I've recently started a new medication in addition to the 200mg of Zoloft (maximum therapeutic dose) I have been taking since last July. Apparently cutting deeply enough to require stitches is something to be worried about... especially when it happens about three weeks in a row.
I'd started on 150 mg of Wellbutrin and spent the first couple weeks exceedingly anxious (a possible side effect). During this time I cut deeply enough on my wrist to necessitate a trip to the ER where I was stitched up and narrowly escaped the confines of a psychiatric ward. I told my therapist that Monday who told other medical staff at some meeting they have to discuss some (not all) of their clients/patients. At my meds appointment that week my Wellbutrin got bumped up to 300 mg and I was told it would go up to 450 mg (maximum therapeutic dose) this week.

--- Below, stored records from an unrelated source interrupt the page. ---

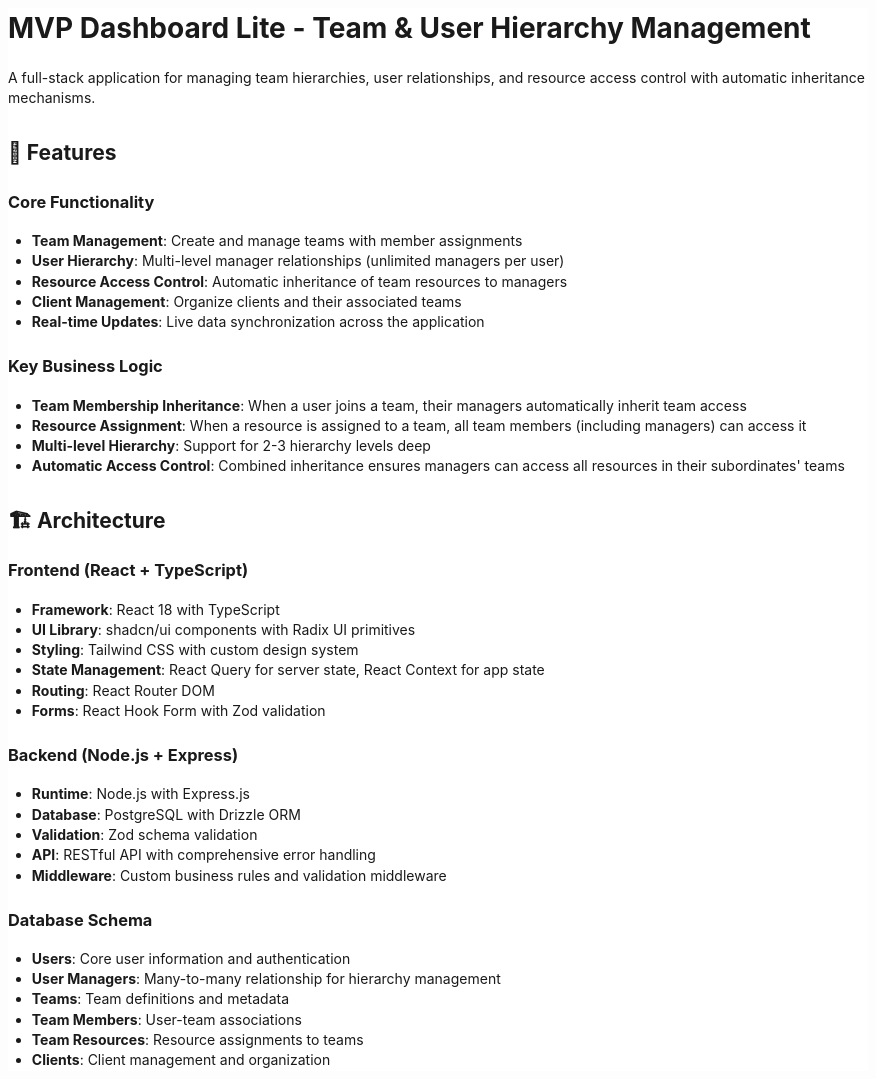 # MVP Dashboard Lite - Team & User Hierarchy Management

A full-stack application for managing team hierarchies, user relationships, and resource access control with automatic inheritance mechanisms.

## 🚀 Features

### Core Functionality
- **Team Management**: Create and manage teams with member assignments
- **User Hierarchy**: Multi-level manager relationships (unlimited managers per user)
- **Resource Access Control**: Automatic inheritance of team resources to managers
- **Client Management**: Organize clients and their associated teams
- **Real-time Updates**: Live data synchronization across the application

### Key Business Logic
- **Team Membership Inheritance**: When a user joins a team, their managers automatically inherit team access
- **Resource Assignment**: When a resource is assigned to a team, all team members (including managers) can access it
- **Multi-level Hierarchy**: Support for 2-3 hierarchy levels deep
- **Automatic Access Control**: Combined inheritance ensures managers can access all resources in their subordinates' teams

## 🏗️ Architecture

### Frontend (React + TypeScript)
- **Framework**: React 18 with TypeScript
- **UI Library**: shadcn/ui components with Radix UI primitives
- **Styling**: Tailwind CSS with custom design system
- **State Management**: React Query for server state, React Context for app state
- **Routing**: React Router DOM
- **Forms**: React Hook Form with Zod validation

### Backend (Node.js + Express)
- **Runtime**: Node.js with Express.js
- **Database**: PostgreSQL with Drizzle ORM
- **Validation**: Zod schema validation
- **API**: RESTful API with comprehensive error handling
- **Middleware**: Custom business rules and validation middleware

### Database Schema
- **Users**: Core user information and authentication
- **User Managers**: Many-to-many relationship for hierarchy management
- **Teams**: Team definitions and metadata
- **Team Members**: User-team associations
- **Team Resources**: Resource assignments to teams
- **Clients**: Client management and organization
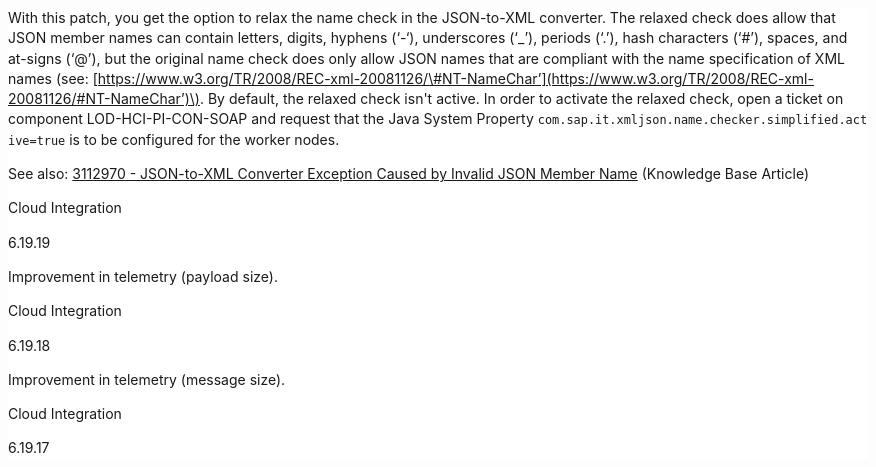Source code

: With this patch, you get the option to relax the name check in the JSON-to-XML converter. The relaxed check does allow that JSON member names can contain letters, digits, hyphens \(‘-‘\), underscores \(‘\_’\), periods \(‘.’\), hash characters \(‘\#’\), spaces, and at-signs \(‘@’\), but the original name check does only allow JSON names that are compliant with the name specification of XML names \(see: [https://www.w3.org/TR/2008/REC-xml-20081126/\#NT-NameChar’](https://www.w3.org/TR/2008/REC-xml-20081126/#NT-NameChar’)\). By default, the relaxed check isn't active. In order to activate the relaxed check, open a ticket on component LOD-HCI-PI-CON-SOAP and request that the Java System Property `com.sap.it.xmljson.name.checker.simplified.active=true` is to be configured for the worker nodes.

See also: [3112970 - JSON-to-XML Converter Exception Caused by Invalid JSON Member Name](https://launchpad.support.sap.com/#/notes/3112970) \(Knowledge Base Article\)

</td>
</tr>
<tr>
<td valign="top">

Cloud Integration

</td>
<td valign="top">

6.19.19

</td>
<td valign="top">

Improvement in telemetry \(payload size\).

</td>
</tr>
<tr>
<td valign="top">

Cloud Integration

</td>
<td valign="top">

6.19.18

</td>
<td valign="top">

Improvement in telemetry \(message size\).

</td>
</tr>
<tr>
<td valign="top">

Cloud Integration

</td>
<td valign="top">

6.19.17

</td>
<td valign="top">
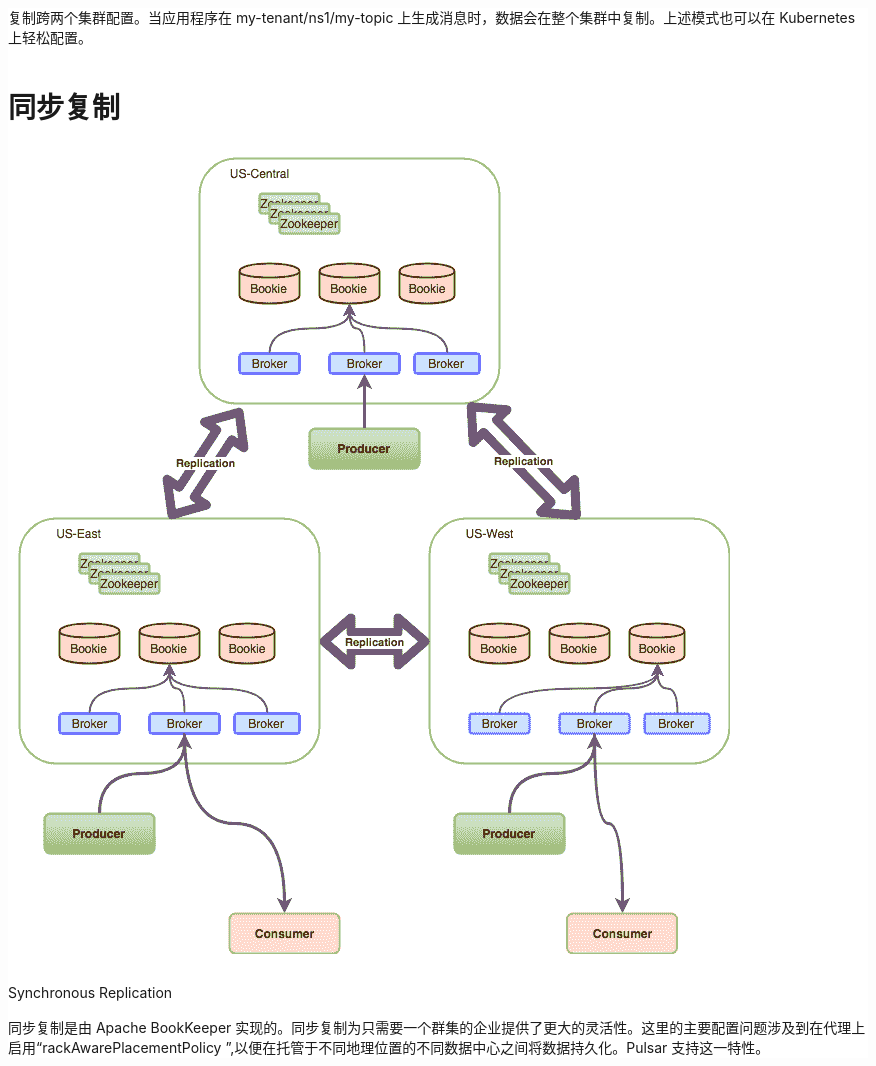 复制跨两个集群配置。当应用程序在 my-tenant/ns1/my-topic 上生成消息时，数据会在整个集群中复制。上述模式也可以在 Kubernetes 上轻松配置。

# 同步复制

![](img/157498e3bb00200fbbdd0ae1f7c0cd29.png)

Synchronous Replication

同步复制是由 Apache BookKeeper 实现的。同步复制为只需要一个群集的企业提供了更大的灵活性。这里的主要配置问题涉及到在代理上启用“rackAwarePlacementPolicy ”,以便在托管于不同地理位置的不同数据中心之间将数据持久化。Pulsar 支持这一特性。
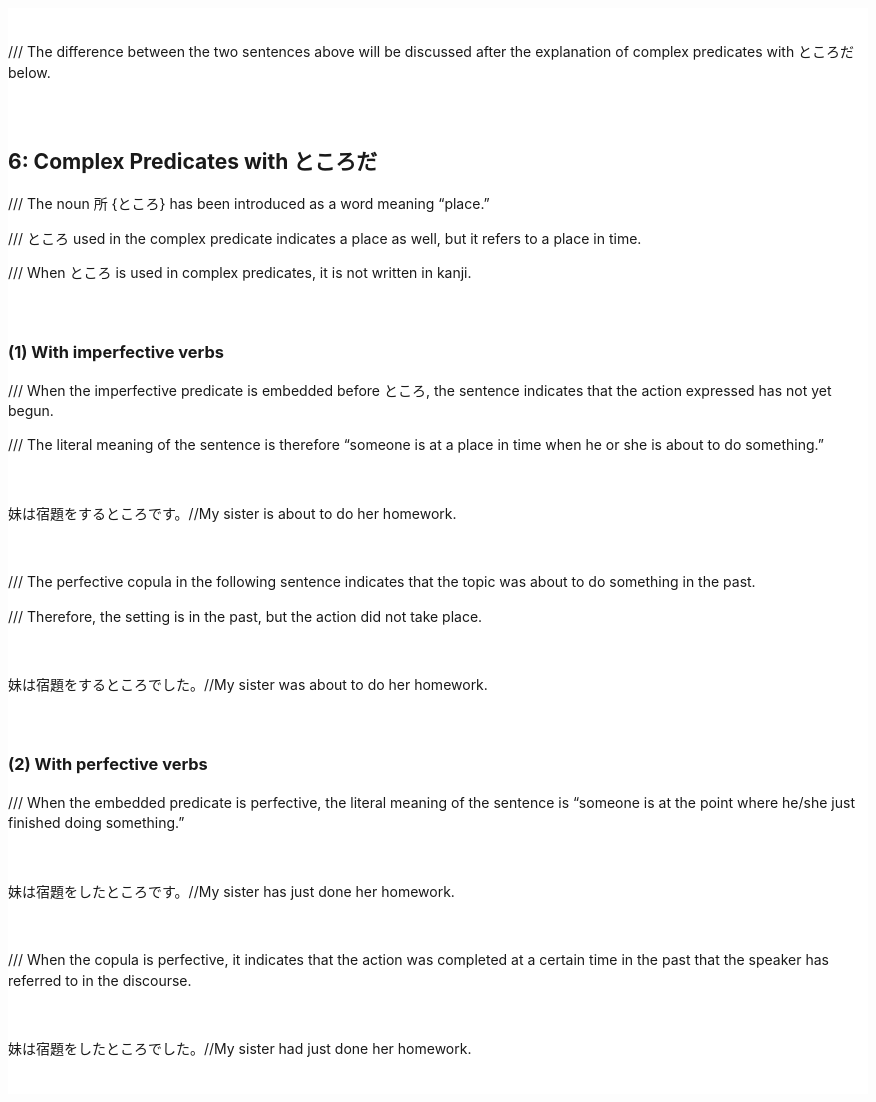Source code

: <br>

/// The difference between the two sentences above will be discussed after the explanation of complex predicates with ところだ below.

<br>

## 6: Complex Predicates with ところだ

/// The noun 所 {ところ} has been introduced as a word meaning “place.”

/// ところ used in the complex predicate indicates a place as well, but it refers to a place in time.

/// When ところ is used in complex predicates, it is not written in kanji.

<br>

### (1) With imperfective verbs

/// When the imperfective predicate is embedded before ところ, the sentence indicates that the action expressed has not yet begun.

/// The literal meaning of the sentence is therefore “someone is at a place in time when he or she is about to do something.”

<br>

妹は宿題をするところです。//My sister is about to do her homework.

<br>

/// The perfective copula in the following sentence indicates that the topic was about to do something in the past.

/// Therefore, the setting is in the past, but the action did not take place.

<br>

妹は宿題をするところでした。//My sister was about to do her homework.

<br>

### (2) With perfective verbs

/// When the embedded predicate is perfective, the literal meaning of the sentence is “someone is at the point where he/she just finished doing something.”

<br>

妹は宿題をしたところです。//My sister has just done her homework.

<br>

/// When the copula is perfective, it indicates that the action was completed at a certain time in the past that the speaker has referred to in the discourse.

<br>

妹は宿題をしたところでした。//My sister had just done her homework.

<br>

Why in the world did I just tell you all about my meds? Should you care? Probably not. And what has it got to do with the title anyway? Let me tell you.
I've been taking the Wellbutrin for almost a month, four days at 300 mg, and I've noticed something. My mood is different. Thoughts of suicide and self injury (for me that's cutting and occasionally burning), while present, appear as ghosts, slightly distressing but not as before. But something else has changed. I've become, for the most part, flat. Colorless, without that spark that animates us as humans. Where as before feelings were hard to recognize, sometimes hard to even feel, I still had my constant Companions Out of Sorts, Lousy, Awful, and Beyond Awful, reminding me that I was human, that I DID feel, that, while Broken, Damaged, I was still able to exist alongside my fellow homo sapien sapiens with a passable disguise that sometimes even fooled myself. Now I seem to be cut off from one of the things that makes us uniquely human: feeling. Don't get me wrong, I get short bursts of feeling often during the day, my Companions reminding me that they are still with me beneath the medicated mantel that has enveloped me. But is that enough? Just a glimpse, just a whisper of reeling? I'll tell you something, it isn't enough for me. I had a relatively good friend pass away this last Friday. She was 24. 24 year olds are not supposed to die, especially of uterine cancer. Know what? I haven't shed a tear. I've not actually FELT bad. Intellectually I know I should. I've had memories come to mind that would usually be accompanied by a torrent of tears. Nothing. Absolute Nothing.
So, two medications (and months of counseling) later I am no longer plagued with the suicidal thoughts and urges to self injure nearly as much as before. But at what cost?
I think, maybe, I would rather stop taking my medication and welcome back my Companions than continue to stay flat, colorless, life less. Maybe out of fear of the unknown? I have lived with these Friends for so long I must admit to some nervousness about life without them. But that is for a later blog...
1 comment:
You have a point there. The medication isn't supposed to strip your life of colour. It is supposed to augment your existence such that it's bearable. What you're describing is a sign of over-medication, in my not so humble opinion.
However, our bodies accommodate psychotropic medications very slowly so it's possible that this drug cocktail they've started you on may serve you well, in the future.
It's also possible they're looking for a quick fix when there isn't one. I'd advocate kicking up a serious fuss about your life turning into a bad Zombie flick if you think that may be what's going on.